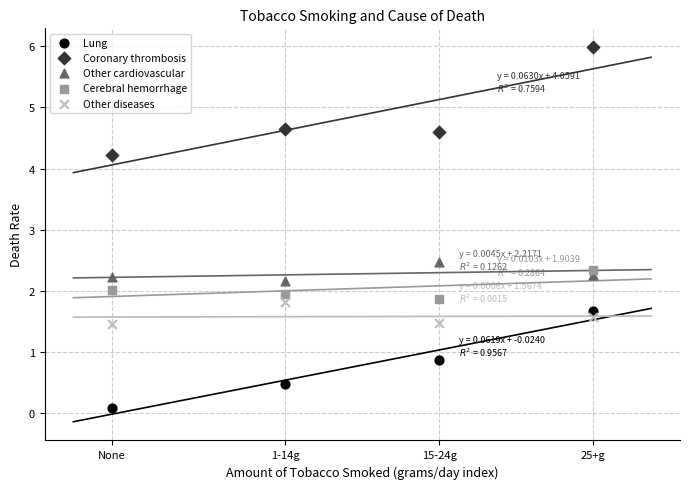

Across all series, what Y value is closest to 3?

2.5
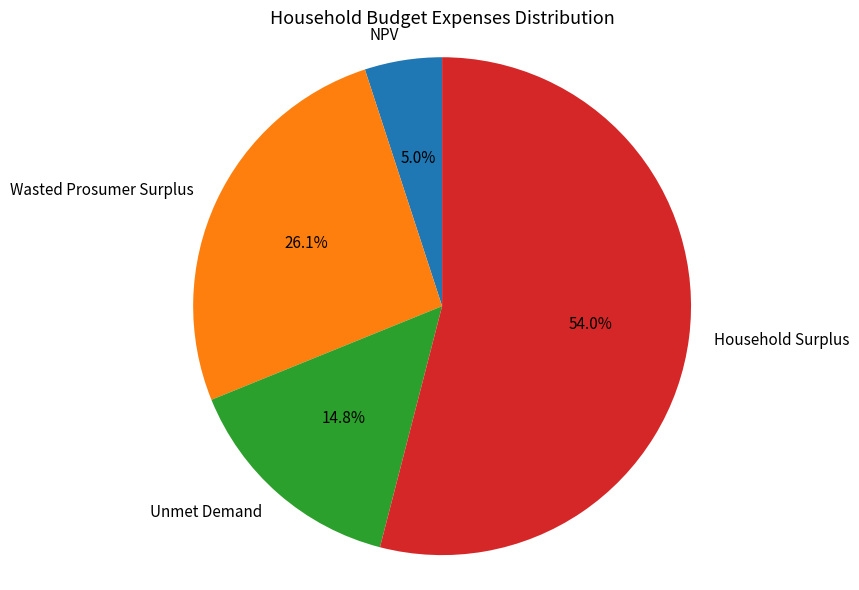

What portion of the pie excludes Wasted Prosumer Surplus?

73.9%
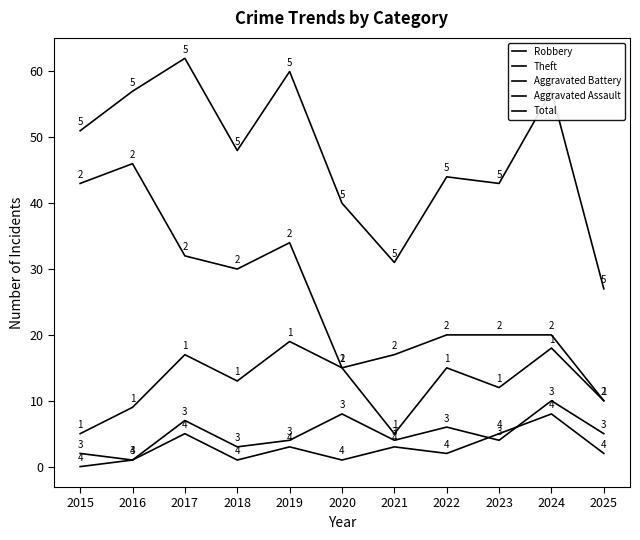

How many lines are shown in the chart?

5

※

> [Instructions for the task]: Switch "pie" to "donut" in the part of the records that opens with the line containing "What portion of" and runs through the end of the records, and give those lines again with everything else unchanged and the pictures left out.

> [Response to the exercise]:
What portion of the donut excludes Wasted Prosumer Surplus?

73.9%

How many lines are shown in the chart?

5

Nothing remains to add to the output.